By contrast, most cloud vendors allow you to extend a suite without having to modify the code, Guay adds.

Human resources systems, for example, are a natural fit for the cloud because there is not a tremendous amount of integration required for them to work with other systems, he says. In that case, an organization might opt to buy its financials and HR systems from the same vendor. It’s important to look at the functionality the systems provide and determine whether they have so much data flowing between the two that it makes sense to get the components from the same vendor, or if they can buy standalone systems, he says.

The ins and outs of cloud ERP migration

The decision to migrate off-premises was clear-cut for the San Diego Tourism Authority, which had been using Oracle’s basic ERP system for about 10 years. By 2016, the system needed upgrading, but the non-profit organization didn’t have the money, says Isabel Sauerbrey, vice president of information technology and operations at the tourism authority.

At the same time, Sauerbrey was tasked with eliminating $200,000 from her operating budget. After looking at systems from a few vendors, the tourism authority opted to migrate to Oracle Cloud. “Between servers and hosting, it was much cheaper [to go to the cloud] than what I had,’’ she says. “So it really was a financial benefit to us.”

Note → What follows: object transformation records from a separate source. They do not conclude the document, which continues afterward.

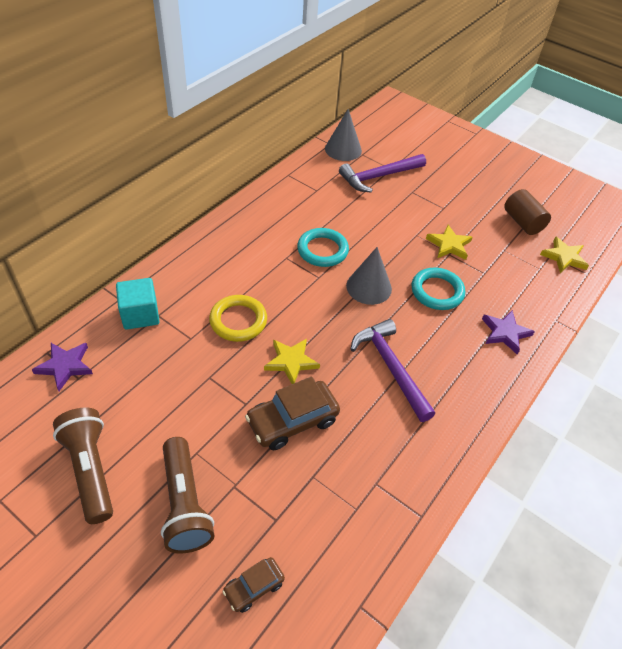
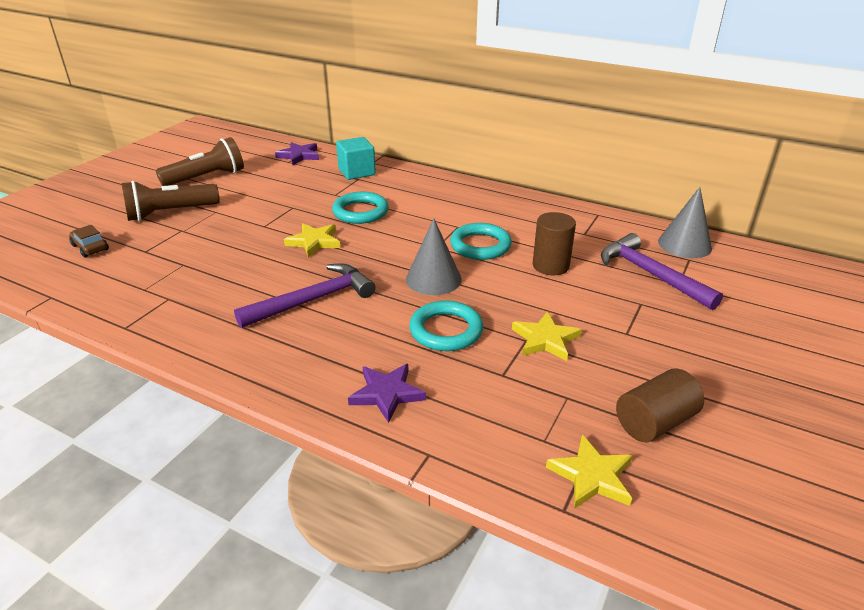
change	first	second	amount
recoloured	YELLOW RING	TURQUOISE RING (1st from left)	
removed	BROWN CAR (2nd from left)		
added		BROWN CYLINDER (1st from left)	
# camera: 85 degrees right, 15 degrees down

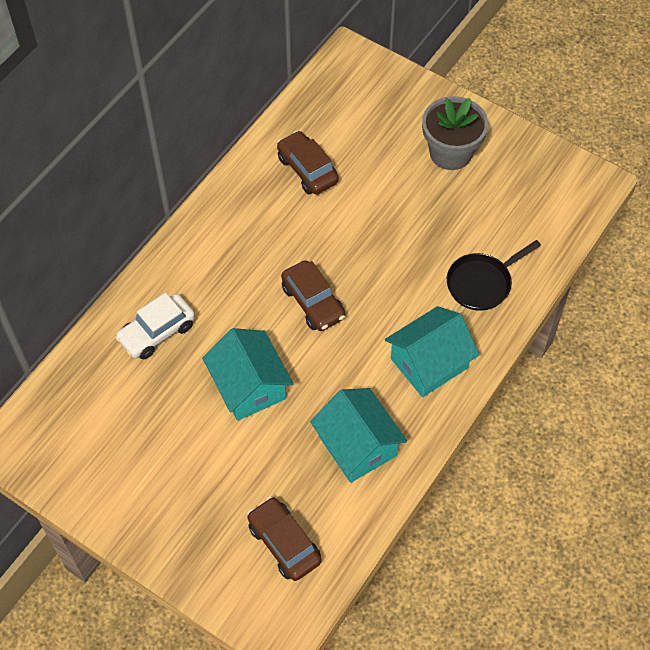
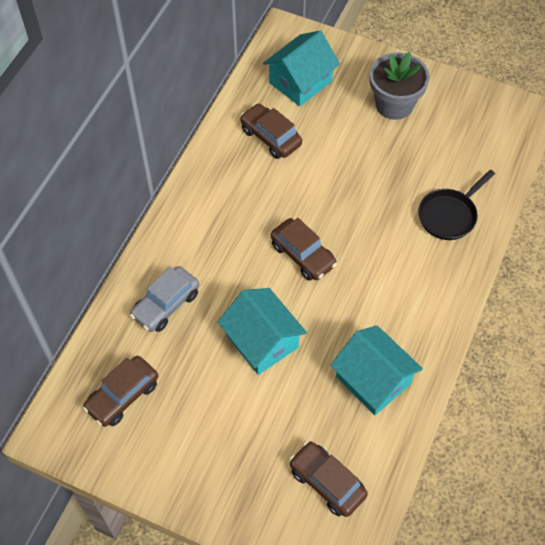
change	first	second	amount
recoloured	WHITE CAR	GREY CAR	
moved	TURQUOISE HOUSE (3rd from left in the first image)	TURQUOISE HOUSE (2nd from left)	
added		BROWN CAR (1st from left)	
# camera: 10 degrees left, 0 degrees up

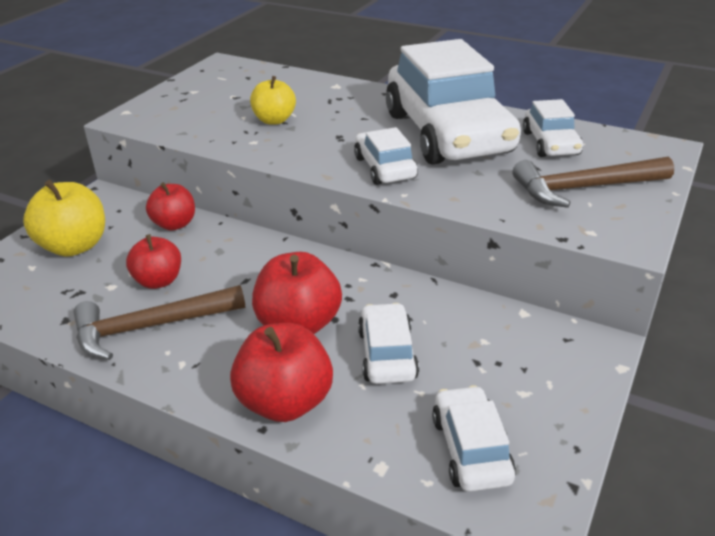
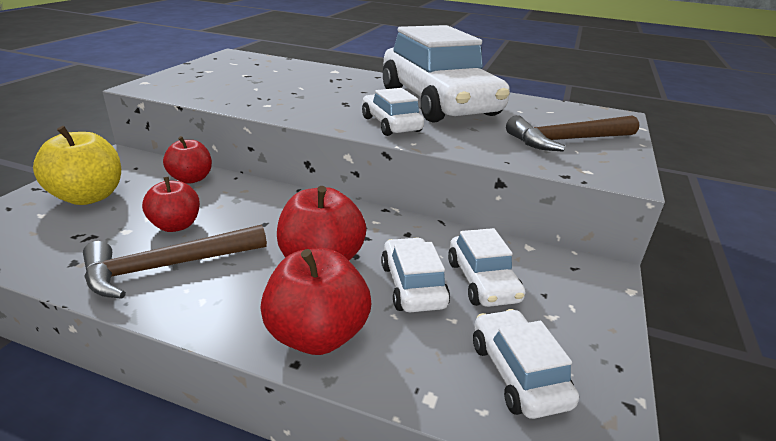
change	first	second	amount
removed	YELLOW APPLE (2nd from left)		
moved	WHITE CAR (5th from left in the first image)	WHITE CAR (4th from left)	
# camera: 10 degrees left, 5 degrees down

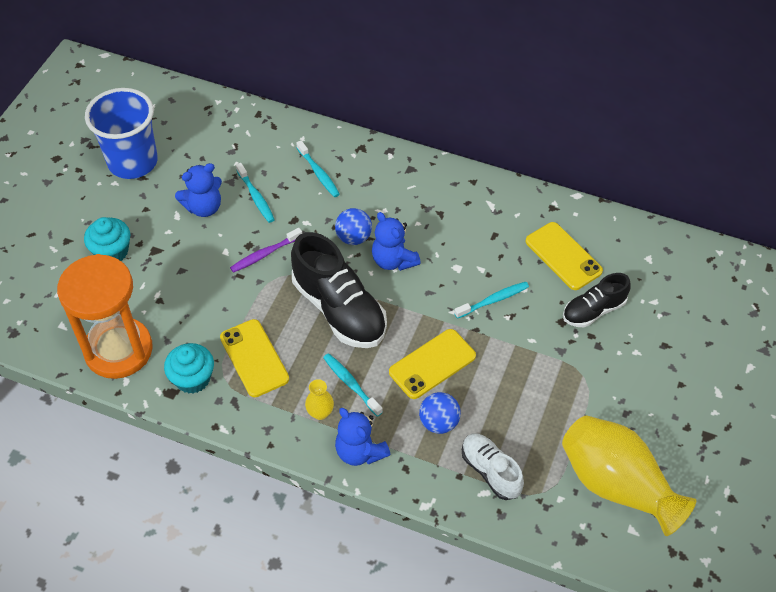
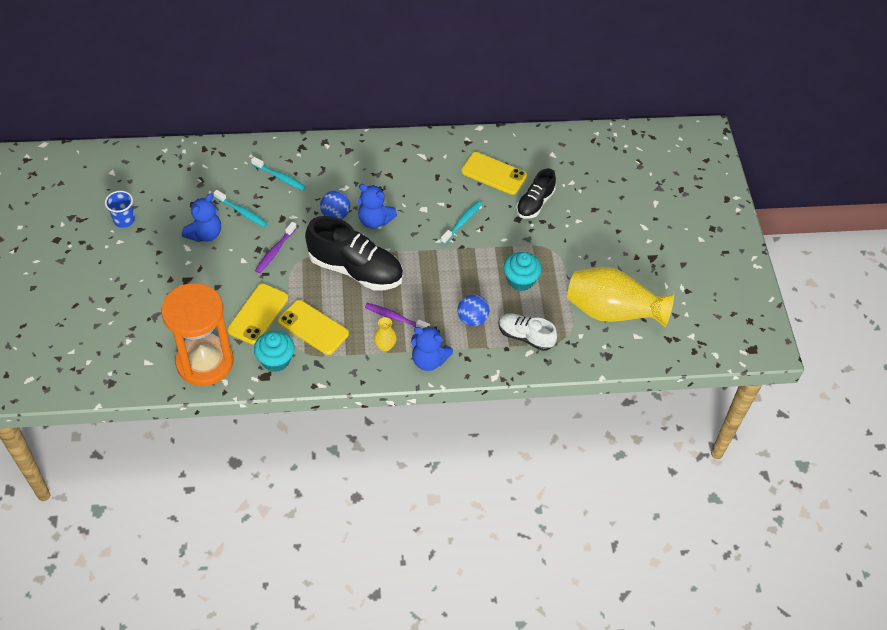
change	first	second	amount
moved	TURQUOISE CUPCAKE (1st from left in the first image)	TURQUOISE CUPCAKE (2nd from left)	
resized	BLUE CUP		x0.48
recoloured	TURQUOISE TOOTHBRUSH (3rd from left)	PURPLE TOOTHBRUSH (2nd from left)	
moved	YELLOW PHONE (2nd from left in the first image)	YELLOW PHONE (1st from left)	
# camera: 30 degrees left, 0 degrees up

The tourism authority was using Sitecore for its website, which was integrated with its Simpleview CRM system, and IT had also done some customizations. The system was hosted by a third-party managed services provider because they didn’t have the infrastructure to manage it internally, she says.

“We decided everything finance-related we’d move to the cloud and integrate data between the website or the CRM system with the Oracle ERP system, using Oracle APIs,” she says. At the same time, IT did a major cleanup. “After 10 years you have a lot of stuff you think you need but don’t, and we were able to simplify a lot of processes,’’ says Sauerbrey. “It was a big project. The [move to the] cloud was probably the easiest part.”

The hard part was figuring out what data to get rid of and dismantling a massive website in an effort to simplify it by keeping only the most important components, she says. “We cut a lot of the customizations we do that were on the website, and CRM features.”

The migration process took between five and six months, and Sauerbrey says there were no surprises along the way. “I didn’t know what to expect, but to be honest, it went better than I expected. I was concerned about Oracle Financials for the cloud being a pretty new product for us.”

But Sauerbrey soon found the system to be user-friendly and says it was easy to get staff transitioned. “I spent a lot of time with the users to make sure they were comfortable and listened to them and made sure all their requirements were met, so by the time we went live they were pretty familiar with the product.”

The ability to eliminate some of the licenses and outside services IT was using helped Sauerbrey reach her $200,000 in budget cuts. System upgrades are free, she says, which is something the tourism authority couldn’t do before. “It’s a big thing for us because now I have faster access to new features,’’ she says.